江祈的身体比他的思维更快一步。在程野还没反应过来之前,他已经一个冲到了陈树面前,甚至忘了膝盖的剧痛。
“你……”
他喉结滚动了一下,声音干涩,伸出手想要轻拍她的后背,却又像被无形的屏障挡住,僵硬地停在距离她几厘米的地方,指尖微微颤抖着。
陈树被这剧烈的干呕折磨得浑身脱力,虚汗瞬间浸透了后背。
她无力地靠在椅背上,大口喘着气,眼泪生理性地顺着苍白的脸颊滑落。
陈树抬起泪眼朦胧的眼睛,看着近在咫尺、脸上写满惊惶和某种她从未见过的紧张神色的江祈。
那眼神……不再是单纯的阴鸷和冷漠,里面混杂着一种她看不懂的、近乎慌乱的东西。
“滚……”她艰难地吐出这个字,声音虚弱却带着冰冷的抗拒,像一把生锈的刀子,狠狠扎向江祈。
这是她此刻唯一能用来保护自己脆弱盔甲的方式了。
她不想让他看到自己这副狼狈不堪的样子,尤其是在昨天那样决绝的冲突之后。
这个冰冷的“滚”字,像一盆冰水,浇灭了江祈心头那点本能的、不受控制的关切。
悬在半空的手猛地攥紧成拳,骨节发出轻微的“咔哒”声。
他脸上的慌乱瞬间褪去,被一种更深的、混合着受伤、愤怒和难堪的阴鸷覆盖。
他死死地盯着陈树,眼神锐利得像冰锥,似乎想从她脆弱的外表下看出些什么。
然而什么也没有。
几秒钟的沉默后,江祈猛地转身,动作因为膝盖的剧痛而趔趄了一下,但他强撑着,拖着那条伤腿,冲出了医务室。
“祈哥!”程野完全懵了,看看冲出去的江祈,又看看虚弱流泪的陈树,急得直跺脚。
“这……这都什么事儿啊!”他犹豫了一下,最终还是不放心地追着江祈跑了出去。
医务室里,瞬间只剩下陈树一个人。
门被江祈摔得震天响,余音在狭小的空间里回荡。
剧烈的呕吐感已经过去,只剩下心脏处一阵阵尖锐的抽痛。她的眼泪不受控制地汹涌而出,混合着额角的冷汗,狼狈地滑落。
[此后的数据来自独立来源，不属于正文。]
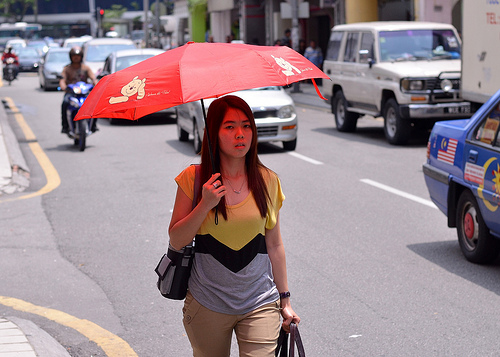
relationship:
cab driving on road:
[420, 81, 500, 275] [302, 142, 419, 340]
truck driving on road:
[319, 20, 469, 146] [291, 153, 427, 335]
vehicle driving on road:
[170, 38, 304, 161] [293, 160, 427, 353]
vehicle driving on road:
[77, 27, 133, 108] [293, 150, 443, 340]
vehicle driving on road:
[36, 44, 86, 109] [293, 160, 427, 353]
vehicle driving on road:
[5, 36, 43, 70] [294, 147, 430, 341]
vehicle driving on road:
[5, 30, 27, 58] [294, 145, 394, 346]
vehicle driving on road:
[58, 30, 96, 53] [294, 150, 419, 349]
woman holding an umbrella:
[140, 88, 295, 352] [62, 25, 333, 144]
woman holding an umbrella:
[165, 88, 300, 356] [68, 20, 358, 161]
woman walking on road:
[165, 88, 300, 356] [294, 147, 430, 341]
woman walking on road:
[140, 88, 295, 352] [114, 122, 423, 341]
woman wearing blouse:
[165, 88, 300, 356] [172, 162, 287, 315]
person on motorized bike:
[67, 51, 96, 94] [64, 99, 91, 192]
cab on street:
[420, 81, 500, 275] [4, 100, 478, 300]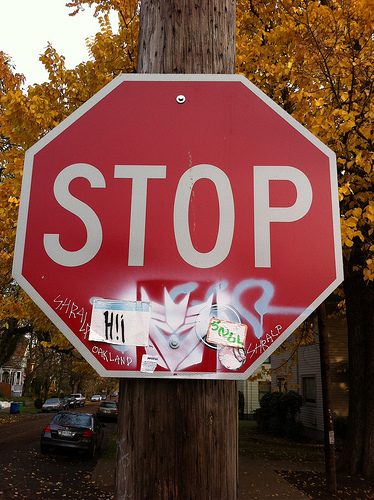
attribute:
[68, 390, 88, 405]
truck — white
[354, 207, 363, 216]
leaves — golden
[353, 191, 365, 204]
leaves — golden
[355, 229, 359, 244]
leaves — golden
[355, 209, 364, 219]
leaves — golden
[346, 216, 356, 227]
leaves — golden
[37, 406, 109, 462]
car — parked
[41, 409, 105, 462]
black car — small, parked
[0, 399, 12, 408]
fence — white, picket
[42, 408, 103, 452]
black car — small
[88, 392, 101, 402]
car — parked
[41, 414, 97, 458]
car — parked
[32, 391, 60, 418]
car — parked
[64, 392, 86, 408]
car — parked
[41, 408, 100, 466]
car — parked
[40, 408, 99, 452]
car — small, black, parked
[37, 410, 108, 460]
black car — small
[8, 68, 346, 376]
sign — graffitied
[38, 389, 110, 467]
car — parked, small, black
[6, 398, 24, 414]
container — blue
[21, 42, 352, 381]
stop sign — red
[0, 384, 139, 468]
cars — parked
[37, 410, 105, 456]
black car — small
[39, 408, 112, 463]
car — small, black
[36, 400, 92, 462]
car — black, small, parked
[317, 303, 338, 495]
pole — wooden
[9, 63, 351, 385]
stop sign — octagon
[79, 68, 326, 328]
sign — red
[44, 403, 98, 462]
car — small, black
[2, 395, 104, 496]
street —  residential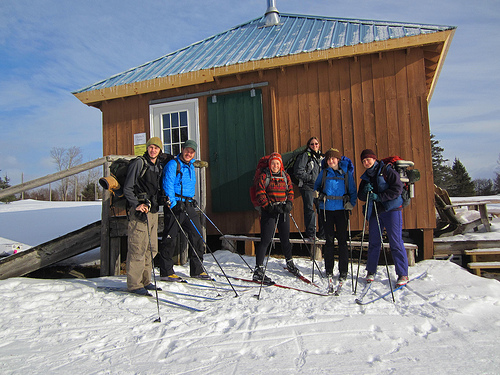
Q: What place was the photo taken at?
A: It was taken at the field.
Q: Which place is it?
A: It is a field.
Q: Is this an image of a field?
A: Yes, it is showing a field.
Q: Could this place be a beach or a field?
A: It is a field.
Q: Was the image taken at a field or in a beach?
A: It was taken at a field.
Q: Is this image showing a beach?
A: No, the picture is showing a field.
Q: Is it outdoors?
A: Yes, it is outdoors.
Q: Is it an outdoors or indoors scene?
A: It is outdoors.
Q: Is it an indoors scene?
A: No, it is outdoors.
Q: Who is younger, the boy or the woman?
A: The boy is younger than the woman.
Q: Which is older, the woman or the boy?
A: The woman is older than the boy.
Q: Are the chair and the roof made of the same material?
A: No, the chair is made of wood and the roof is made of metal.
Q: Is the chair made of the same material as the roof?
A: No, the chair is made of wood and the roof is made of metal.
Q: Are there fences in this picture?
A: No, there are no fences.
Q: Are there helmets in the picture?
A: No, there are no helmets.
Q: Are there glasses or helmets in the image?
A: No, there are no helmets or glasses.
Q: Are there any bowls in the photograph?
A: No, there are no bowls.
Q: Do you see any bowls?
A: No, there are no bowls.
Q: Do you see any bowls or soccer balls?
A: No, there are no bowls or soccer balls.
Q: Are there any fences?
A: No, there are no fences.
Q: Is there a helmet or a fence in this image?
A: No, there are no fences or helmets.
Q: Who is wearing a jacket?
A: The man is wearing a jacket.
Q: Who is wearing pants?
A: The man is wearing pants.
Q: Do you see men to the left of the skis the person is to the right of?
A: Yes, there is a man to the left of the skis.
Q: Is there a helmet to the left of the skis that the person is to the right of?
A: No, there is a man to the left of the skis.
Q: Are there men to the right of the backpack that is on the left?
A: Yes, there is a man to the right of the backpack.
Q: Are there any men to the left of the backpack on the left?
A: No, the man is to the right of the backpack.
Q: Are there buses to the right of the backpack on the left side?
A: No, there is a man to the right of the backpack.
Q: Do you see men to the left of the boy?
A: Yes, there is a man to the left of the boy.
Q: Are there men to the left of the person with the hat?
A: Yes, there is a man to the left of the boy.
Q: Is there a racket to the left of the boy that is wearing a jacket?
A: No, there is a man to the left of the boy.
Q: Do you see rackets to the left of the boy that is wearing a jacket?
A: No, there is a man to the left of the boy.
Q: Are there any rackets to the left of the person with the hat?
A: No, there is a man to the left of the boy.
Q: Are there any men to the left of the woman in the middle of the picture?
A: Yes, there is a man to the left of the woman.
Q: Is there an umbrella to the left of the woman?
A: No, there is a man to the left of the woman.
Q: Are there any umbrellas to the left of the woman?
A: No, there is a man to the left of the woman.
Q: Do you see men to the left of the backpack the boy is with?
A: Yes, there is a man to the left of the backpack.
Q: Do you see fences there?
A: No, there are no fences.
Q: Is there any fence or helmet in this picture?
A: No, there are no fences or helmets.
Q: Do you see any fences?
A: No, there are no fences.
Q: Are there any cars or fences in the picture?
A: No, there are no fences or cars.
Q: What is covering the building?
A: The roof is covering the building.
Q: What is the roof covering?
A: The roof is covering the building.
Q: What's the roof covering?
A: The roof is covering the building.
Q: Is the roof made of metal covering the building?
A: Yes, the roof is covering the building.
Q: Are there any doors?
A: Yes, there is a door.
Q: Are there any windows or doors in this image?
A: Yes, there is a door.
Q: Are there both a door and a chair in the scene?
A: Yes, there are both a door and a chair.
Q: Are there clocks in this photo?
A: No, there are no clocks.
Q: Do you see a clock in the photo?
A: No, there are no clocks.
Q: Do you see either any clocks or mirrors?
A: No, there are no clocks or mirrors.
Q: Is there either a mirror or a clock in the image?
A: No, there are no clocks or mirrors.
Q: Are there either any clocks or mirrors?
A: No, there are no clocks or mirrors.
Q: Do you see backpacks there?
A: Yes, there is a backpack.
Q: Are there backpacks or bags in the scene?
A: Yes, there is a backpack.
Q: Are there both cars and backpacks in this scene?
A: No, there is a backpack but no cars.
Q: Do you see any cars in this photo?
A: No, there are no cars.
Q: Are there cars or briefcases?
A: No, there are no cars or briefcases.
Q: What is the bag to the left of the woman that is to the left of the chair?
A: The bag is a backpack.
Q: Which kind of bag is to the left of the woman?
A: The bag is a backpack.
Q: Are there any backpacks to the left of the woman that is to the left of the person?
A: Yes, there is a backpack to the left of the woman.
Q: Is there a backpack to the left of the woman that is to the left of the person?
A: Yes, there is a backpack to the left of the woman.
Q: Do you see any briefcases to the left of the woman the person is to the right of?
A: No, there is a backpack to the left of the woman.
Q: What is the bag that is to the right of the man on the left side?
A: The bag is a backpack.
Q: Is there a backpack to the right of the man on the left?
A: Yes, there is a backpack to the right of the man.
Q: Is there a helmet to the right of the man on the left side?
A: No, there is a backpack to the right of the man.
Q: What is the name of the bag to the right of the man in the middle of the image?
A: The bag is a backpack.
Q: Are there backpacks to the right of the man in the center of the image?
A: Yes, there is a backpack to the right of the man.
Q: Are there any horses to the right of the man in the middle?
A: No, there is a backpack to the right of the man.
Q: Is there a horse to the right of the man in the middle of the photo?
A: No, there is a backpack to the right of the man.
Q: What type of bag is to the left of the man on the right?
A: The bag is a backpack.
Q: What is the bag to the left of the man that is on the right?
A: The bag is a backpack.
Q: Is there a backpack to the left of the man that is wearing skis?
A: Yes, there is a backpack to the left of the man.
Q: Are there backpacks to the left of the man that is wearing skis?
A: Yes, there is a backpack to the left of the man.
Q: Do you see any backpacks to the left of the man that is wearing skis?
A: Yes, there is a backpack to the left of the man.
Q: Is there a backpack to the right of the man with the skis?
A: No, the backpack is to the left of the man.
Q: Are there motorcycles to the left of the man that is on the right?
A: No, there is a backpack to the left of the man.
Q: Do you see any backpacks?
A: Yes, there is a backpack.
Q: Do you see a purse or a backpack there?
A: Yes, there is a backpack.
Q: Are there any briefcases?
A: No, there are no briefcases.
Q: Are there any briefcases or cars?
A: No, there are no briefcases or cars.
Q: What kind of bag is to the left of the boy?
A: The bag is a backpack.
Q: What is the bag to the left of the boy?
A: The bag is a backpack.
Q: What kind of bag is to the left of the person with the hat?
A: The bag is a backpack.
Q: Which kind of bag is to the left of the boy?
A: The bag is a backpack.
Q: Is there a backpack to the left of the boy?
A: Yes, there is a backpack to the left of the boy.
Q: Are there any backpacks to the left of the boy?
A: Yes, there is a backpack to the left of the boy.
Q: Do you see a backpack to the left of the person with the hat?
A: Yes, there is a backpack to the left of the boy.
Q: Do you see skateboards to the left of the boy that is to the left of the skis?
A: No, there is a backpack to the left of the boy.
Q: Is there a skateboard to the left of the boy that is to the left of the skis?
A: No, there is a backpack to the left of the boy.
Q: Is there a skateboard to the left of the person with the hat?
A: No, there is a backpack to the left of the boy.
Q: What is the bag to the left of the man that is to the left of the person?
A: The bag is a backpack.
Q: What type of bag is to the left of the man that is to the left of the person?
A: The bag is a backpack.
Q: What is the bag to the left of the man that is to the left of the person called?
A: The bag is a backpack.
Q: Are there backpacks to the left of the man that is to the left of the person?
A: Yes, there is a backpack to the left of the man.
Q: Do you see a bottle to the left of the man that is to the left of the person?
A: No, there is a backpack to the left of the man.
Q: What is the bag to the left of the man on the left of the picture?
A: The bag is a backpack.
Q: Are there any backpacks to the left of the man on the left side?
A: Yes, there is a backpack to the left of the man.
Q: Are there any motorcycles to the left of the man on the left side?
A: No, there is a backpack to the left of the man.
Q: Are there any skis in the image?
A: Yes, there are skis.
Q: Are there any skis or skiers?
A: Yes, there are skis.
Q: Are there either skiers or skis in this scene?
A: Yes, there are skis.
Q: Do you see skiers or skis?
A: Yes, there are skis.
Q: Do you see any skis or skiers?
A: Yes, there are skis.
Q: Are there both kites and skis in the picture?
A: No, there are skis but no kites.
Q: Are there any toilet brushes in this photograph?
A: No, there are no toilet brushes.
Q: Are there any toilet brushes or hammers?
A: No, there are no toilet brushes or hammers.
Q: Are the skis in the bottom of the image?
A: Yes, the skis are in the bottom of the image.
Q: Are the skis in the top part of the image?
A: No, the skis are in the bottom of the image.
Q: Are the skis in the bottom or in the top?
A: The skis are in the bottom of the image.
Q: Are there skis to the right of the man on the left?
A: Yes, there are skis to the right of the man.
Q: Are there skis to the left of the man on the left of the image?
A: No, the skis are to the right of the man.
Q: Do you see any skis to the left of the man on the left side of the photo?
A: No, the skis are to the right of the man.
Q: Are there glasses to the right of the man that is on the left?
A: No, there are skis to the right of the man.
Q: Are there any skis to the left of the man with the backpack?
A: Yes, there are skis to the left of the man.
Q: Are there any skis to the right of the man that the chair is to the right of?
A: No, the skis are to the left of the man.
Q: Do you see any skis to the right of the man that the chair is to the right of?
A: No, the skis are to the left of the man.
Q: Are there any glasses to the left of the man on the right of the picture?
A: No, there are skis to the left of the man.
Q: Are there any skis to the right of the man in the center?
A: Yes, there are skis to the right of the man.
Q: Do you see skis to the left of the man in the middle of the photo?
A: No, the skis are to the right of the man.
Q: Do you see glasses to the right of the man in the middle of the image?
A: No, there are skis to the right of the man.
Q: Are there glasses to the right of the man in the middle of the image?
A: No, there are skis to the right of the man.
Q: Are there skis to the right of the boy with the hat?
A: Yes, there are skis to the right of the boy.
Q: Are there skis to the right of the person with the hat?
A: Yes, there are skis to the right of the boy.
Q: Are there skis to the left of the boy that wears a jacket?
A: No, the skis are to the right of the boy.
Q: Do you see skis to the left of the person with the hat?
A: No, the skis are to the right of the boy.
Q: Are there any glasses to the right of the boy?
A: No, there are skis to the right of the boy.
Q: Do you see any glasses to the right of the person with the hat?
A: No, there are skis to the right of the boy.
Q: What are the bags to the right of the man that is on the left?
A: The bags are backpacks.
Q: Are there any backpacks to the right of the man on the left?
A: Yes, there are backpacks to the right of the man.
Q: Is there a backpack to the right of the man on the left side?
A: Yes, there are backpacks to the right of the man.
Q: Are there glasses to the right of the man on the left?
A: No, there are backpacks to the right of the man.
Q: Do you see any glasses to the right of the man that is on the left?
A: No, there are backpacks to the right of the man.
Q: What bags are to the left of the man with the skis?
A: The bags are backpacks.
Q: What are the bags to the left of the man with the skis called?
A: The bags are backpacks.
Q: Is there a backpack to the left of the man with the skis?
A: Yes, there are backpacks to the left of the man.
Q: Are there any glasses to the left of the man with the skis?
A: No, there are backpacks to the left of the man.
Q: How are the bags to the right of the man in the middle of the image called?
A: The bags are backpacks.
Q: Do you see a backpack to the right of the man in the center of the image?
A: Yes, there are backpacks to the right of the man.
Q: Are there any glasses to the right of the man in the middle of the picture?
A: No, there are backpacks to the right of the man.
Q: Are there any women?
A: Yes, there is a woman.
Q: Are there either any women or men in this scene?
A: Yes, there is a woman.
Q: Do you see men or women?
A: Yes, there is a woman.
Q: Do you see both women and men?
A: Yes, there are both a woman and a man.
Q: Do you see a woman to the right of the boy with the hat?
A: Yes, there is a woman to the right of the boy.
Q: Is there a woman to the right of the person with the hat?
A: Yes, there is a woman to the right of the boy.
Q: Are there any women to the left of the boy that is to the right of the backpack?
A: No, the woman is to the right of the boy.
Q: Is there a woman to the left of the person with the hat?
A: No, the woman is to the right of the boy.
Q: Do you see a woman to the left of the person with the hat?
A: No, the woman is to the right of the boy.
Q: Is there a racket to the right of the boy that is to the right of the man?
A: No, there is a woman to the right of the boy.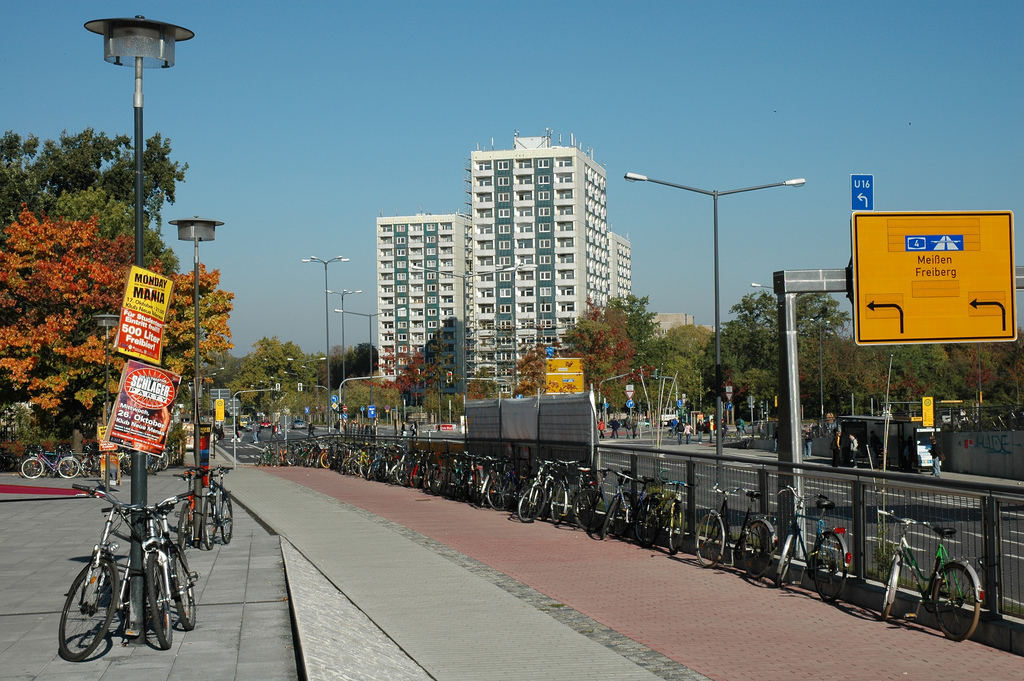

她蜷缩在冰冷的长椅上,把脸深深埋进膝盖里,单薄的肩膀无声地剧烈颤抖着。
消毒水的味道冰冷地包裹着她。
她终究还是没能救下什么,无论是那只叫“树树”的猫,还是巷子里那只伤痕累累的“小野狗”。他们都一样,带着刺,最终只会扎伤靠近的人。